[WORK TO COMPLETE]:
In the entries that follow, find every line containing "change" and copy it.
═════ RECORDS FOR THE EXERCISE
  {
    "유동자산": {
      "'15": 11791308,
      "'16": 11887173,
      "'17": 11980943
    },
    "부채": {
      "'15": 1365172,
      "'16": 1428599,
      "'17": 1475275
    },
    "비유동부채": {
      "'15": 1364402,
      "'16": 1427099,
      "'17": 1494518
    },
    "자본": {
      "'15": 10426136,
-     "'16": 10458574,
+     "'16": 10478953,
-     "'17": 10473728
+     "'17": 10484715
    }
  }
══════════
═════ RECORDS FOR THE EXERCISE
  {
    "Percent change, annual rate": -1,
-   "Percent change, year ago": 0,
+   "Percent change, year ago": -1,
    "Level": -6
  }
══════════
[FINISHED TASK]:
    "Percent change, annual rate": -1,
-   "Percent change, year ago": 0,
+   "Percent change, year ago": -1,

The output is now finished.